I was so absorbed in the conversation that I didn’t notice until now that the entire army of skeletons had fallen.
But then my dad started coughing violently. He was trying desperately to say something, but every time he opened his mouth, the coughing stopped him. The coughing was soon accompanied by a lot of vomiting. It wasn’t regular vomit, either. The substance he spewed was thick and oily and black and smelled of cigarette ashes and rotten fruit.
My dad struggled to lift an arm and point behind us. We turned to see the Truth Skeleton towering above us, its ax raised above its head. Our truths had been deep enough to vanquish the skeleton army but not disturbing enough to make their general crumble.
The Truth Skeleton swung its ax at us, but my dad dove in front of us and accepted the blow. If not for his armor, he would have been sliced in half.
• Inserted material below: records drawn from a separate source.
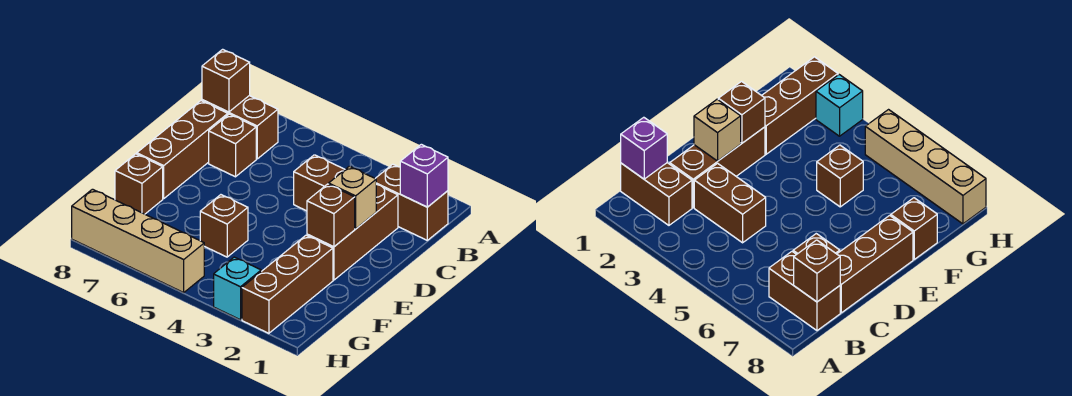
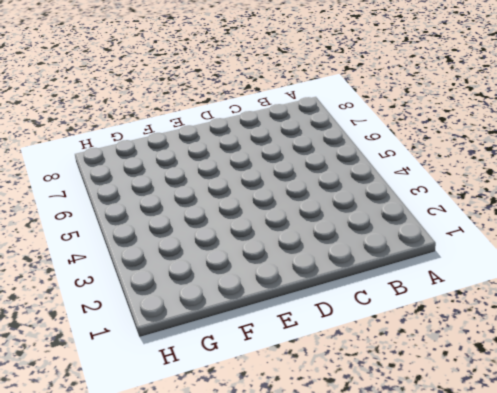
none -> brown brick B1:B2 level 1
none -> brown brick B7:B8 level 1
none -> brown brick C2:E2 level 1

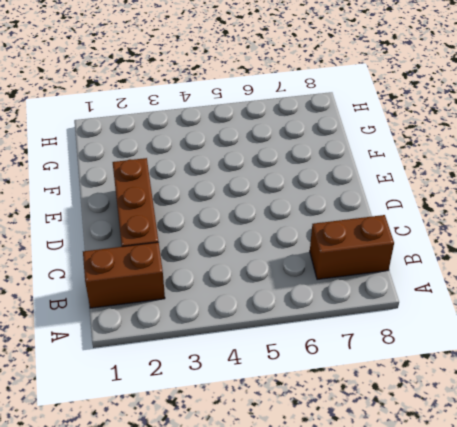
none -> brown brick C3:C4 level 1
none -> brown brick C7 level 1
none -> brown brick C8:E8 level 1

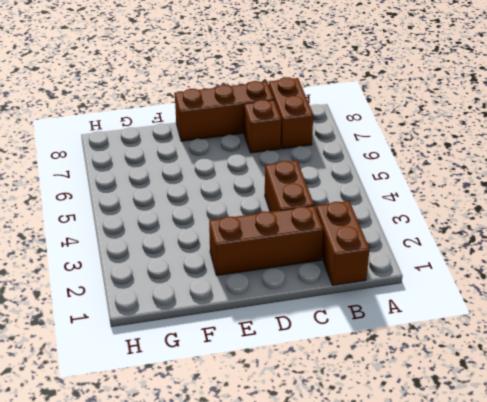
none -> brown brick F2:H2 level 1
none -> brown brick F5 level 1
none -> brown brick F8 level 1

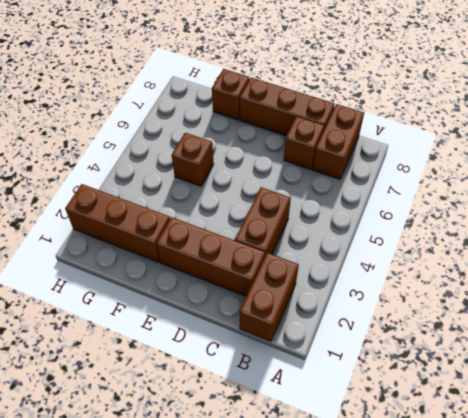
none -> cyan brick H3 level 1
none -> tan brick H5:H8 level 1
none -> purple brick B1 level 2

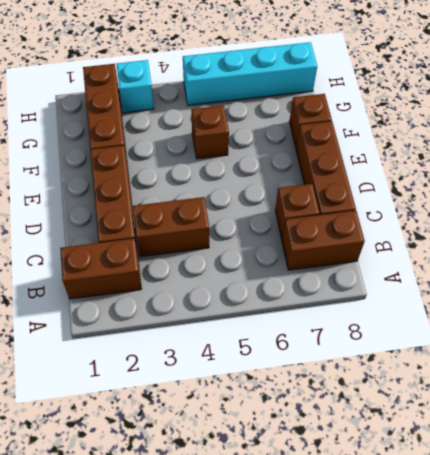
cyan brick H5:H8 level 1 -> tan brick H5:H8 level 1
none -> purple brick B1 level 2
none -> brown brick B8 level 2
none -> tan brick D2 level 2

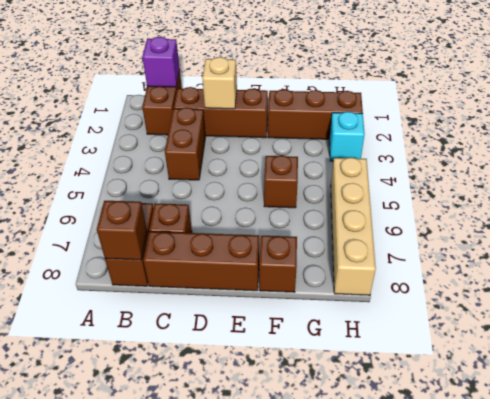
none -> brown brick E2 level 2

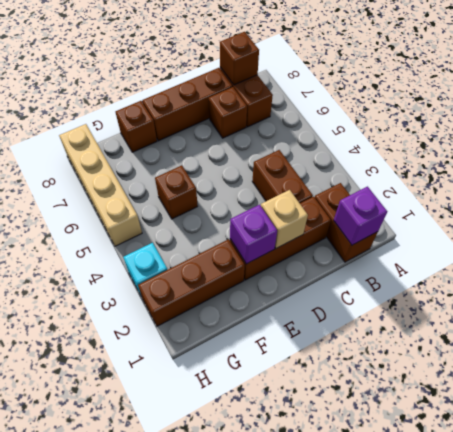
purple brick E2 level 2 -> brown brick E2 level 2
Instead, he was sent twenty feet across the room.
Mag and I ran, but the Truth Skeleton tripped Mag with one of its long arms, sending her tumbling to the ground. It grabbed me with its other arm, forced me down, and pinned me to the floor with its monstrous foot. It aimed its ax at my neck and raised it.
And that’s when my dad said it. Not in the deep, manly voice he had been using so far. He now spoke in his soft serve voice, just as I remembered it. His revelation resounded throughout the chamber and in the darkest part of my heart: “I murdered Archie!”
I shut my eyes and awaited my beheading, as my dad’s words had to be a lie. I waited for what felt like an eternity, but my decapitation never came. I opened my eyes. The Truth Skeleton was frozen in place, its ax mere inches from my neck.
My dad’s words were true. He was a murderer.